● REQUIRED WORK
Only the lines from the first line of the records through the line containing "3 See The Kosovo" belong in the answer. Copy them exactly.

● SUPPLIED DATA
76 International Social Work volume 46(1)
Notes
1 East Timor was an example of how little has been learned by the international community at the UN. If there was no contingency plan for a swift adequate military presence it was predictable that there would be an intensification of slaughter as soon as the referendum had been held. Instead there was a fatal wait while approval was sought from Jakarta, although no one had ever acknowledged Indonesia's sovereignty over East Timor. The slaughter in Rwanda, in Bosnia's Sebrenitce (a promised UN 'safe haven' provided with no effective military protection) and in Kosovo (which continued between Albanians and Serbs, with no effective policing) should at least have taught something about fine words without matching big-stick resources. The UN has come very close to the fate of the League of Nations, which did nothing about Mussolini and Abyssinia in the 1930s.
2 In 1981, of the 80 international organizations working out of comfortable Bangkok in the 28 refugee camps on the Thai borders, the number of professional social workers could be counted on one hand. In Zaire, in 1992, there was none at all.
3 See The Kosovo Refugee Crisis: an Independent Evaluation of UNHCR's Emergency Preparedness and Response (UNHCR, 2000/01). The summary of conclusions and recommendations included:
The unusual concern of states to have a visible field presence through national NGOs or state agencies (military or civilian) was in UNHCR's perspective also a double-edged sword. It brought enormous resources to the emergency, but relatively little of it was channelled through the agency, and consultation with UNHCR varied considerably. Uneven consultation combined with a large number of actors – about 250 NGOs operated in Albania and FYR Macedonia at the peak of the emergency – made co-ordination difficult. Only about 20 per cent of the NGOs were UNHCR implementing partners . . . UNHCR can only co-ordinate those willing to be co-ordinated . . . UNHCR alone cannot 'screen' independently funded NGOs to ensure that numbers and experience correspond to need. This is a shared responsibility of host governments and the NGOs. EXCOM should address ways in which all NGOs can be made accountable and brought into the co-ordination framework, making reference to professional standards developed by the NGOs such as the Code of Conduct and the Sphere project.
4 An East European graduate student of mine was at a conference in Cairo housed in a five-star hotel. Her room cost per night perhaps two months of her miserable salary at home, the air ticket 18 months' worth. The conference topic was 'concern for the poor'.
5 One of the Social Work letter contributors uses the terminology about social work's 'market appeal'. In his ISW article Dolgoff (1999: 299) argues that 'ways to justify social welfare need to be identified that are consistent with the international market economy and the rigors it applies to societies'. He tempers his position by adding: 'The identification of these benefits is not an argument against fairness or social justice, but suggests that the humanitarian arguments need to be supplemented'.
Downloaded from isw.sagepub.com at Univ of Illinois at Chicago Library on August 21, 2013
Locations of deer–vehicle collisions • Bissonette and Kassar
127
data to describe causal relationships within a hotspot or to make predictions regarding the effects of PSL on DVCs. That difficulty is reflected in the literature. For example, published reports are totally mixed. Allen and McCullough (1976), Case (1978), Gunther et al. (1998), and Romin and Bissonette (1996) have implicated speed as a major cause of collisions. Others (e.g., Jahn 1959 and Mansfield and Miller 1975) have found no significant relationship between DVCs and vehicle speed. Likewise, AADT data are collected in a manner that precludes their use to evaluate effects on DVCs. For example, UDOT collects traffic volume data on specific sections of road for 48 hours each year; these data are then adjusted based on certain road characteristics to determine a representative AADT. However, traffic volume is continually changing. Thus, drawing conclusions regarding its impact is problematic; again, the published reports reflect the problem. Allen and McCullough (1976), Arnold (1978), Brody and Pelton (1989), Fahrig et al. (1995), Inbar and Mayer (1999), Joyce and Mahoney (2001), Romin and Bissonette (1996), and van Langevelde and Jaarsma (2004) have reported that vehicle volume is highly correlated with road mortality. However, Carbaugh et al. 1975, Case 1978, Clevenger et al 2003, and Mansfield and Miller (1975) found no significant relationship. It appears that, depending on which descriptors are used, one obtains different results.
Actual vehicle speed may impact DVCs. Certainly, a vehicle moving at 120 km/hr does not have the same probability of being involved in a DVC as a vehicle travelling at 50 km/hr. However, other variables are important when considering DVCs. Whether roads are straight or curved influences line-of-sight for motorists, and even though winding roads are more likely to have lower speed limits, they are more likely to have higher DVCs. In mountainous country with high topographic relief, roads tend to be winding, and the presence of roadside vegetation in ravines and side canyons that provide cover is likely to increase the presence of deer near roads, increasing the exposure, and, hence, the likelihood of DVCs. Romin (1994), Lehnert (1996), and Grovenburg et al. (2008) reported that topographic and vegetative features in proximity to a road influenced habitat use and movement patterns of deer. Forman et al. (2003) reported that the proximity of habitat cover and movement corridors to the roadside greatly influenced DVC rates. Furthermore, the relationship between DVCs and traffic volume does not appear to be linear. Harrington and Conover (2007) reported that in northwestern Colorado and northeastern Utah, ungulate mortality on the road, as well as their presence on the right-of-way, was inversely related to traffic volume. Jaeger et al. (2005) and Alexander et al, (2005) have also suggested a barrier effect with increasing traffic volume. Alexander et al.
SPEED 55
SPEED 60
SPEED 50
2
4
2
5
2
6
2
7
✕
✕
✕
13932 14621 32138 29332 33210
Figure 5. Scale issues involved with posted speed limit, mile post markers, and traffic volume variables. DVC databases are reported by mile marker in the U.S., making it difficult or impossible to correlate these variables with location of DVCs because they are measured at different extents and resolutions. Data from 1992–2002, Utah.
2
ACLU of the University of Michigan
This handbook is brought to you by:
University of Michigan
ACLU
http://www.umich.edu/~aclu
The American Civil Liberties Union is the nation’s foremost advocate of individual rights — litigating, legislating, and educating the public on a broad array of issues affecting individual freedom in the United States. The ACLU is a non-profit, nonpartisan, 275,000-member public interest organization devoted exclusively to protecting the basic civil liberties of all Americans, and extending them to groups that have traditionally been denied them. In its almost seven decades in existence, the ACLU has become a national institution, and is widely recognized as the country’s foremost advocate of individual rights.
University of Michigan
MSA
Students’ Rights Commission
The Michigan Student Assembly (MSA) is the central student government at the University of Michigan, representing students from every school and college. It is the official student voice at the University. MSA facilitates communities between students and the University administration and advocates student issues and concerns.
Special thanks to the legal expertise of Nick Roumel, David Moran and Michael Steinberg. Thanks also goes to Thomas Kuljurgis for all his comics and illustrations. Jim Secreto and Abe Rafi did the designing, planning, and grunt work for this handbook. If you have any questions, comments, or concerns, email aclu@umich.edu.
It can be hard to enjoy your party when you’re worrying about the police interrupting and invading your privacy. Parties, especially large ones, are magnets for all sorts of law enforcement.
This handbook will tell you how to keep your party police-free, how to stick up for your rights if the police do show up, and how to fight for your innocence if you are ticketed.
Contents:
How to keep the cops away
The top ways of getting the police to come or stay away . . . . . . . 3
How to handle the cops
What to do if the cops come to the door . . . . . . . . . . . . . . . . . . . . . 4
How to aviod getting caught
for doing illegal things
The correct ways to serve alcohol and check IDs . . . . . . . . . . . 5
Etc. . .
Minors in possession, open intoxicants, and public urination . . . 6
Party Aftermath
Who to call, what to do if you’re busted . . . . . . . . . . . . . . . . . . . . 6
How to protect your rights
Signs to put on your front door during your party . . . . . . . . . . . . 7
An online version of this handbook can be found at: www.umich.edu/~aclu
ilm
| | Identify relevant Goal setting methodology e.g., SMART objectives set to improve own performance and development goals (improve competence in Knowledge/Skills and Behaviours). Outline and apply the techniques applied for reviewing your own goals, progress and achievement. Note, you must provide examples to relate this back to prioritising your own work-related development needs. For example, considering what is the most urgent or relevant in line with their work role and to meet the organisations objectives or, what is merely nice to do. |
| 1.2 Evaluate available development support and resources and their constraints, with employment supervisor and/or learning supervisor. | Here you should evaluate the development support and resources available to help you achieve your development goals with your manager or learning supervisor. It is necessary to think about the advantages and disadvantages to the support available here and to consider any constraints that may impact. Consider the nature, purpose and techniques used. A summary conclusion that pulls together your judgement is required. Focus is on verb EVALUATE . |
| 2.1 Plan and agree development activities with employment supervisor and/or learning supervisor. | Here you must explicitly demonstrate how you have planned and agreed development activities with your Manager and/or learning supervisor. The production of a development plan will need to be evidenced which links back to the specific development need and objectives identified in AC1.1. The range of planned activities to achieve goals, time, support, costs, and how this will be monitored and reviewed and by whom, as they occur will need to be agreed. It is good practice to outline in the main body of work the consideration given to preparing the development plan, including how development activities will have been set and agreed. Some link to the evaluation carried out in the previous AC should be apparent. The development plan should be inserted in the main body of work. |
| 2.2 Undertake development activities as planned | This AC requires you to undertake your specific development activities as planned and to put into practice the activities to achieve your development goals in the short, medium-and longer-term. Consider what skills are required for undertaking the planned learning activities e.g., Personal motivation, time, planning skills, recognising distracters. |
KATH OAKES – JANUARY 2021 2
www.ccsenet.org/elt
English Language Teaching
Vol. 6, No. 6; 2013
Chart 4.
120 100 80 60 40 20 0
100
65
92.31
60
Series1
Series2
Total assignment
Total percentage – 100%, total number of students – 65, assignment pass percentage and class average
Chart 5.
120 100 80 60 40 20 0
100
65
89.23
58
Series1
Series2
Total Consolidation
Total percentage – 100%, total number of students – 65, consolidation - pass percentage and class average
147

● SOLUTION TO THE EXERCISE
76 International Social Work volume 46(1)
Notes
1 East Timor was an example of how little has been learned by the international community at the UN. If there was no contingency plan for a swift adequate military presence it was predictable that there would be an intensification of slaughter as soon as the referendum had been held. Instead there was a fatal wait while approval was sought from Jakarta, although no one had ever acknowledged Indonesia's sovereignty over East Timor. The slaughter in Rwanda, in Bosnia's Sebrenitce (a promised UN 'safe haven' provided with no effective military protection) and in Kosovo (which continued between Albanians and Serbs, with no effective policing) should at least have taught something about fine words without matching big-stick resources. The UN has come very close to the fate of the League of Nations, which did nothing about Mussolini and Abyssinia in the 1930s.
2 In 1981, of the 80 international organizations working out of comfortable Bangkok in the 28 refugee camps on the Thai borders, the number of professional social workers could be counted on one hand. In Zaire, in 1992, there was none at all.
3 See The Kosovo Refugee Crisis: an Independent Evaluation of UNHCR's Emergency Preparedness and Response (UNHCR, 2000/01). The summary of conclusions and recommendations included:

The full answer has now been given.